Each attachment row in wp_posts, have association in wp_postmeta, using wp_postmeta->post_id column. You can query postmeta, using post_id:

SELECT * FROM wp_postmeta WHERE post_id = 56

You will likely have 3 rows for every attachment.

meta_key
_wp_attached_file
_wp_attachment_metadata
_wp_attachment_source

We need to change those too.

# 5.1 _wp_attached_file and _wc_attachment_source

_wp_attached_file becomes:

2023/10/Image1.webp

_wc_attachment_source becomes:
https://example.com/wp-content/uploads/2023/10/Image1.webp

# 5.2 _wp_attachment_metadata

_wp_attachment_metadata is a PHP serialized array. We cannot just replace all "jpg" => "webp" and all "image/jpeg" => "image/webp". We will have to also change the length of the new strings. Example:

s:18:"2023/10/Image1.jpg"

means that this value is 18 characters long. And if we change this link to webp, it must be:

s:19:"2023/10/Image1.webp"

Best way is somehow to unserialize the array, change the values and serialize again. Then, DB save.
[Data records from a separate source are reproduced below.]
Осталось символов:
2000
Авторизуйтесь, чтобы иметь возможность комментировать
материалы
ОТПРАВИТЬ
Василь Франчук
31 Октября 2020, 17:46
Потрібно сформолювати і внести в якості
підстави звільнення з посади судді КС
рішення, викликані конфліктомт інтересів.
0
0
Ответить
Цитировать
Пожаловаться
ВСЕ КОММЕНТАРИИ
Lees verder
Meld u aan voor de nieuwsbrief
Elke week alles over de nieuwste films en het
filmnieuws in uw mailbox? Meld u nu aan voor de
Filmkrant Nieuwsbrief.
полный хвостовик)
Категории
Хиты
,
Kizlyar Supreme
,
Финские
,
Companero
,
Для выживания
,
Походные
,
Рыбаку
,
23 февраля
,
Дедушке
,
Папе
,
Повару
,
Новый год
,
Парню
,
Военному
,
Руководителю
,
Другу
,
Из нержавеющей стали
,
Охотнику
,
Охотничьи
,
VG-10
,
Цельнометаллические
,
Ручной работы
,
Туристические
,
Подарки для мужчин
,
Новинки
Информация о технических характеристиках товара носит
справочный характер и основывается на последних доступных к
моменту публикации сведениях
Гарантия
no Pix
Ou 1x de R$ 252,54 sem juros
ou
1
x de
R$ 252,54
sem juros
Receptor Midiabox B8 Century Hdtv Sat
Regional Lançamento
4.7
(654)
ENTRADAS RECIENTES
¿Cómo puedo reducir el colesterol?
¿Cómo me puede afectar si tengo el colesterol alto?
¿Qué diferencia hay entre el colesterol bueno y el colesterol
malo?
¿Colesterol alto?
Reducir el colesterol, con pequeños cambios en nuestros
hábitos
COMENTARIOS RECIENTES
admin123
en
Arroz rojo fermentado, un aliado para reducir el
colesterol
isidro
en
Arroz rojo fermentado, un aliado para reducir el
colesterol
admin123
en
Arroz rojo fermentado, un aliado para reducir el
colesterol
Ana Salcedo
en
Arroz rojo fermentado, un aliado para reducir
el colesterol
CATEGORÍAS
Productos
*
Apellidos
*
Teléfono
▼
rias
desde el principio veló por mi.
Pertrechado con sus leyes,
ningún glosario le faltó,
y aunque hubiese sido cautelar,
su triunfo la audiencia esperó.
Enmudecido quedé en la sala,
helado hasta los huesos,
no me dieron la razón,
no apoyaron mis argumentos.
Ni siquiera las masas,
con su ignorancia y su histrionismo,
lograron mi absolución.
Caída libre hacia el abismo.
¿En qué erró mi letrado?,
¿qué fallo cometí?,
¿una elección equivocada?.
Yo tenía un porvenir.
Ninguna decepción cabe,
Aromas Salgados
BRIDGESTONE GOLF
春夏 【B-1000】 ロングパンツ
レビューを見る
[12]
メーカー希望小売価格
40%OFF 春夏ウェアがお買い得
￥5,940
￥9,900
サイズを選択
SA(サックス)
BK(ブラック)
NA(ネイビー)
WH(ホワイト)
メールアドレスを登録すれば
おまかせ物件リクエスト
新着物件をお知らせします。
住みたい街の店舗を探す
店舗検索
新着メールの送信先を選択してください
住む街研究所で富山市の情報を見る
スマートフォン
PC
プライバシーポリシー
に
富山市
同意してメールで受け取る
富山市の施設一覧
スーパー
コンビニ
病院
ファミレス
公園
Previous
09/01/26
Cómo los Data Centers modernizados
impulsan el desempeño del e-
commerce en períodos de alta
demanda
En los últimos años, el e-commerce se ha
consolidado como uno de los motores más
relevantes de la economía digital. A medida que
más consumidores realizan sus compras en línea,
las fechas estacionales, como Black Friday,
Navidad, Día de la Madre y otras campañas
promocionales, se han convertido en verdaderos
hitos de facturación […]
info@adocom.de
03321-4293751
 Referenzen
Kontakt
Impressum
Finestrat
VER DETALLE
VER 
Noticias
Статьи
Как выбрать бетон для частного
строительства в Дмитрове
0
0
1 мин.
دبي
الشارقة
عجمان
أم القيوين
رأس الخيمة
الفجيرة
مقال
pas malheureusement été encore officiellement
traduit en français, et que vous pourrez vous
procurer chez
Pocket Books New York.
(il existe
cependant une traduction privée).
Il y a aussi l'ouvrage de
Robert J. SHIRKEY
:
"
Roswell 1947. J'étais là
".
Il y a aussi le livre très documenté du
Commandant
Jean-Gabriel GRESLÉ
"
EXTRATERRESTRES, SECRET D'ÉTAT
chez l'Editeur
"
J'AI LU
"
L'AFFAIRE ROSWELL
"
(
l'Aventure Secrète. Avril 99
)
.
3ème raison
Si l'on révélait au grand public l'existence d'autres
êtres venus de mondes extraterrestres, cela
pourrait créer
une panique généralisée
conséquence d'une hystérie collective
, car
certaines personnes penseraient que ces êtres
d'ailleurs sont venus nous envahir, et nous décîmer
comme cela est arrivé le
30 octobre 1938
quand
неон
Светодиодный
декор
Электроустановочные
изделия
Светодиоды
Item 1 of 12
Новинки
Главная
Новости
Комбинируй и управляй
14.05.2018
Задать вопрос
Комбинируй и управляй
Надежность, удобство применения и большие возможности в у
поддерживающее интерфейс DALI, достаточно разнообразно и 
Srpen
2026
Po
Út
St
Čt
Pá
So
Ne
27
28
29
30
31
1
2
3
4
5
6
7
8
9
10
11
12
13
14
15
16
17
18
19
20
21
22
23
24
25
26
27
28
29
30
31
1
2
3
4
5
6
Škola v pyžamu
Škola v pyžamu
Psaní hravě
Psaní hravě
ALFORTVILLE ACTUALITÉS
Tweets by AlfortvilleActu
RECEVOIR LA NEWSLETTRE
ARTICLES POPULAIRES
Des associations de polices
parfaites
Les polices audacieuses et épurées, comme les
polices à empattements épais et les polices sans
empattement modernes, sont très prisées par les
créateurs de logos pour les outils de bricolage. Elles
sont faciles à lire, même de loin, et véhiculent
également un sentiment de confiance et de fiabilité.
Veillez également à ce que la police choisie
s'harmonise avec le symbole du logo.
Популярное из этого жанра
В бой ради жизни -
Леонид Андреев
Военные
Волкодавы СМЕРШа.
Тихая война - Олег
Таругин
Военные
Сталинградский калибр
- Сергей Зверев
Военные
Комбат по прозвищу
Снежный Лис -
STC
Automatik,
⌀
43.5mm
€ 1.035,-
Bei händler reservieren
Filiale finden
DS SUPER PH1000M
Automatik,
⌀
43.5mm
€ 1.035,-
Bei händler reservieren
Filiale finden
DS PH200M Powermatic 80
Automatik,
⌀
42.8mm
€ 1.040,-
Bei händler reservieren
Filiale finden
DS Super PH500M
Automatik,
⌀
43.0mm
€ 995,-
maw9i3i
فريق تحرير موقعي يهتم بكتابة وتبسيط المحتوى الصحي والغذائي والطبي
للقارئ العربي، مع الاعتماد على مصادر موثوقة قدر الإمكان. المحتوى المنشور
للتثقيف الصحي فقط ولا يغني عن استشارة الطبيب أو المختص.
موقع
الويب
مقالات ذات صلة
For this purpose I used this:

https://github.com/steelbrain/php-serialize#readme

So, the procedure in my head is (i will use Node.js)

-> Connect to DB

-> Get all attachment id's from wp_posts (``` WHERE post_type = 'attachment' ```)

---> For each id

-----> Get wp_postmeta rows (``` WHERE post_id = ID ```)

-----> Update _wp_attached_file (replace jpg to webp)

-----> Update _wc_attachment_source (replace jpg to webp)

-----> Use php-serialize package to convert _wp_attachment_metadata to JSON object

-----> JSON.serialize the result from the above step

-----> replace all jpg and jpeg to webp

-----> Use php-serialize package .unserialize the replaced string

-----> Save to DB

One more time:

This method is for research and educational purposes.

Its prone to error and not suitable for production websites.